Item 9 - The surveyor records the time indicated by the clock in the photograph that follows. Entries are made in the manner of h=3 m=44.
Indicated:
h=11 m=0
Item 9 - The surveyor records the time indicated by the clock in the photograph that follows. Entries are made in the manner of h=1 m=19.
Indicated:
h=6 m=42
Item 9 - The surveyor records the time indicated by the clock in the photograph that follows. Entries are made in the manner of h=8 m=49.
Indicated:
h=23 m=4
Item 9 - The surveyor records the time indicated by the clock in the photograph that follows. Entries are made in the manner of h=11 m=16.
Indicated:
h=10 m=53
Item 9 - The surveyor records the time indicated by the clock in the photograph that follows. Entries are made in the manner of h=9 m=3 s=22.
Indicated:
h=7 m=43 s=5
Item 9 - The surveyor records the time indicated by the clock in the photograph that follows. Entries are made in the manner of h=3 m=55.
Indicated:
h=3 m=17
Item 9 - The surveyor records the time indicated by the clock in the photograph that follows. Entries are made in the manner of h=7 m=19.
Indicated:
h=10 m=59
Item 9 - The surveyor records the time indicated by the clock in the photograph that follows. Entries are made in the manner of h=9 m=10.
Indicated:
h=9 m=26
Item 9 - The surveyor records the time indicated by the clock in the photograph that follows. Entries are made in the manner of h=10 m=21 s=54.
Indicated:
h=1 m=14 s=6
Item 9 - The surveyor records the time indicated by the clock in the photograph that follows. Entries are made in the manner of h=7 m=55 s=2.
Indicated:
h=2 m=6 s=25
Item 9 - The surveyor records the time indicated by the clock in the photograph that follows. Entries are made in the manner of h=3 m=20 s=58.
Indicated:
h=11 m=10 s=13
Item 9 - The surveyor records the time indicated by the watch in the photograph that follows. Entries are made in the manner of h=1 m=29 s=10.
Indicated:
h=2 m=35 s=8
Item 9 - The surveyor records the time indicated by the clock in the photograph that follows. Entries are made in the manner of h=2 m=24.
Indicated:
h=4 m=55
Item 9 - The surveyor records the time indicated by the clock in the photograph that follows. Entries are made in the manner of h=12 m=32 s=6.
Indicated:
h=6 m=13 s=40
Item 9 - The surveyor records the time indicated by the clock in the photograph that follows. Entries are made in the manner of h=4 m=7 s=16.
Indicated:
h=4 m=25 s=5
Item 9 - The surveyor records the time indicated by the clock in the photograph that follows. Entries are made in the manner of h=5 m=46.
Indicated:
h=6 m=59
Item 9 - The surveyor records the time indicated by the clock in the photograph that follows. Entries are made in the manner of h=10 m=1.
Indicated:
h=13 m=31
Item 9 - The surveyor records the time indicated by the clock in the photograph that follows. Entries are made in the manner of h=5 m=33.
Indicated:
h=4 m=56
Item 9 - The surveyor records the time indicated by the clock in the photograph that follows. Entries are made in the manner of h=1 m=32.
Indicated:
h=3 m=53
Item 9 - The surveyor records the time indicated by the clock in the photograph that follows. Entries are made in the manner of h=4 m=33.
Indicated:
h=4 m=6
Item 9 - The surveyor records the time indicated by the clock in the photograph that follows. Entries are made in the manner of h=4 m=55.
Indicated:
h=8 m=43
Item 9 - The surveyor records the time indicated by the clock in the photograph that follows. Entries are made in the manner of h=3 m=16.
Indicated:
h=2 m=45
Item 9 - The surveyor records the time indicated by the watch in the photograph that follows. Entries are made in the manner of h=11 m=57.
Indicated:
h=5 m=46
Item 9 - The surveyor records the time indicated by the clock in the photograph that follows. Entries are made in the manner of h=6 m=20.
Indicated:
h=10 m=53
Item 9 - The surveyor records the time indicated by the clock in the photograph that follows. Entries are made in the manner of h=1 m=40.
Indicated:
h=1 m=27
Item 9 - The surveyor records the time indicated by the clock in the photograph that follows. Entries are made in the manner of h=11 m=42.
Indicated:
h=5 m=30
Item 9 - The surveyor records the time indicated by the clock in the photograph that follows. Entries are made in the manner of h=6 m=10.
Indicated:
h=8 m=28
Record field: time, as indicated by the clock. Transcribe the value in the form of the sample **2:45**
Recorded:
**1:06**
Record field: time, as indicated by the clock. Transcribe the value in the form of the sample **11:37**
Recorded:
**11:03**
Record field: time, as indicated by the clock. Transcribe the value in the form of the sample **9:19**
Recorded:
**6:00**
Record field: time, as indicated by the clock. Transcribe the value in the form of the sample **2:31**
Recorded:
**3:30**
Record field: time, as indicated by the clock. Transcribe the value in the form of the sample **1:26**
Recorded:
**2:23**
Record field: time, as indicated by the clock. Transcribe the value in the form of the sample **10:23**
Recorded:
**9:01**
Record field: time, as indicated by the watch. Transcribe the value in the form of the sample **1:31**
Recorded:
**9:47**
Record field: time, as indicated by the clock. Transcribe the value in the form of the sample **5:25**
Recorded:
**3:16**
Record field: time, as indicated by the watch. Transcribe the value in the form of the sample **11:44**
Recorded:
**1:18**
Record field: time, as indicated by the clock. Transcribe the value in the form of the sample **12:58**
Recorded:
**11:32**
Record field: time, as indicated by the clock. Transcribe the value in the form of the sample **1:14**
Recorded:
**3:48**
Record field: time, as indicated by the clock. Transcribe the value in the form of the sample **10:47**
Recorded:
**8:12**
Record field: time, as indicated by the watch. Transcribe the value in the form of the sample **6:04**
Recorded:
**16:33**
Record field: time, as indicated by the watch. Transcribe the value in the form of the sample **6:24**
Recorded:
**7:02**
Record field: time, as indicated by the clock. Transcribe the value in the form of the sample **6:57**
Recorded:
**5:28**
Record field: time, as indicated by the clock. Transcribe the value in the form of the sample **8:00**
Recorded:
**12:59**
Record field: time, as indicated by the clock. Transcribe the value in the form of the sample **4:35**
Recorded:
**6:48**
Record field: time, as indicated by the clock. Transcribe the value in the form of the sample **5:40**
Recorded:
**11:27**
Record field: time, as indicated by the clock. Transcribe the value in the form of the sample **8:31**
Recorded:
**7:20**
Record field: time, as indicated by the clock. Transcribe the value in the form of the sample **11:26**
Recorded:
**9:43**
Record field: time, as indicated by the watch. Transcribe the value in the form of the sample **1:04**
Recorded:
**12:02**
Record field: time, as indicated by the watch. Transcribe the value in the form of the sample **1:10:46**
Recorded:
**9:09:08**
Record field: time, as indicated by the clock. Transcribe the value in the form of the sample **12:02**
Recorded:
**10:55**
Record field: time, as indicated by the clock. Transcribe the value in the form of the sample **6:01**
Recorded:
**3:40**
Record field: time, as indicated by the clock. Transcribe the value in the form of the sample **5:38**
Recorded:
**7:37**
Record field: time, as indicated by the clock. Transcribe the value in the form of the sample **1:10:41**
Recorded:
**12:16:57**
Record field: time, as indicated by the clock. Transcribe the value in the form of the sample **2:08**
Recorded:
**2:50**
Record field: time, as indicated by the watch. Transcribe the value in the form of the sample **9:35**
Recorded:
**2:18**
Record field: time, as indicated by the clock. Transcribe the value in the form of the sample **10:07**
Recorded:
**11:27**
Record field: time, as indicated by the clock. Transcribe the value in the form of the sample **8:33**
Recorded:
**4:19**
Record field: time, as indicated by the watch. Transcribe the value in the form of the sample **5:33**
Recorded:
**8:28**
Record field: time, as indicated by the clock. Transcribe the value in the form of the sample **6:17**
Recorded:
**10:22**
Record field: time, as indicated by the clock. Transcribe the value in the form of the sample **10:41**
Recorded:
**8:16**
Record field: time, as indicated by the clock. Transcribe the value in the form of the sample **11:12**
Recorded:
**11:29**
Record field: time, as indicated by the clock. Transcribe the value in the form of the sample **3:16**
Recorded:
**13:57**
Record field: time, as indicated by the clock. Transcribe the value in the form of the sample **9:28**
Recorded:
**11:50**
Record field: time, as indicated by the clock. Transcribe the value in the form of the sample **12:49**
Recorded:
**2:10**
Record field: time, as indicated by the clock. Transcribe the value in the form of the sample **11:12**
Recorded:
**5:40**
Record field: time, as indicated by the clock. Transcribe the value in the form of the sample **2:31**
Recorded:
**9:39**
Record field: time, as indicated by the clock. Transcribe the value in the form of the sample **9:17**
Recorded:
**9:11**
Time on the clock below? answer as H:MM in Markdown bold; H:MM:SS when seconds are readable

• • • •

**Aim**
Filter the material above, keeping only the lines that contain the string "watch", and copy each of those lines in full. The match is case-sensitive.

**Exercise response**
Item 9 - The surveyor records the time indicated by the watch in the photograph that follows. Entries are made in the manner of h=1 m=29 s=10.
Item 9 - The surveyor records the time indicated by the watch in the photograph that follows. Entries are made in the manner of h=11 m=57.
Record field: time, as indicated by the watch. Transcribe the value in the form of the sample **1:31**
Record field: time, as indicated by the watch. Transcribe the value in the form of the sample **11:44**
Record field: time, as indicated by the watch. Transcribe the value in the form of the sample **6:04**
Record field: time, as indicated by the watch. Transcribe the value in the form of the sample **6:24**
Record field: time, as indicated by the watch. Transcribe the value in the form of the sample **1:04**
Record field: time, as indicated by the watch. Transcribe the value in the form of the sample **1:10:46**
Record field: time, as indicated by the watch. Transcribe the value in the form of the sample **9:35**
Record field: time, as indicated by the watch. Transcribe the value in the form of the sample **5:33**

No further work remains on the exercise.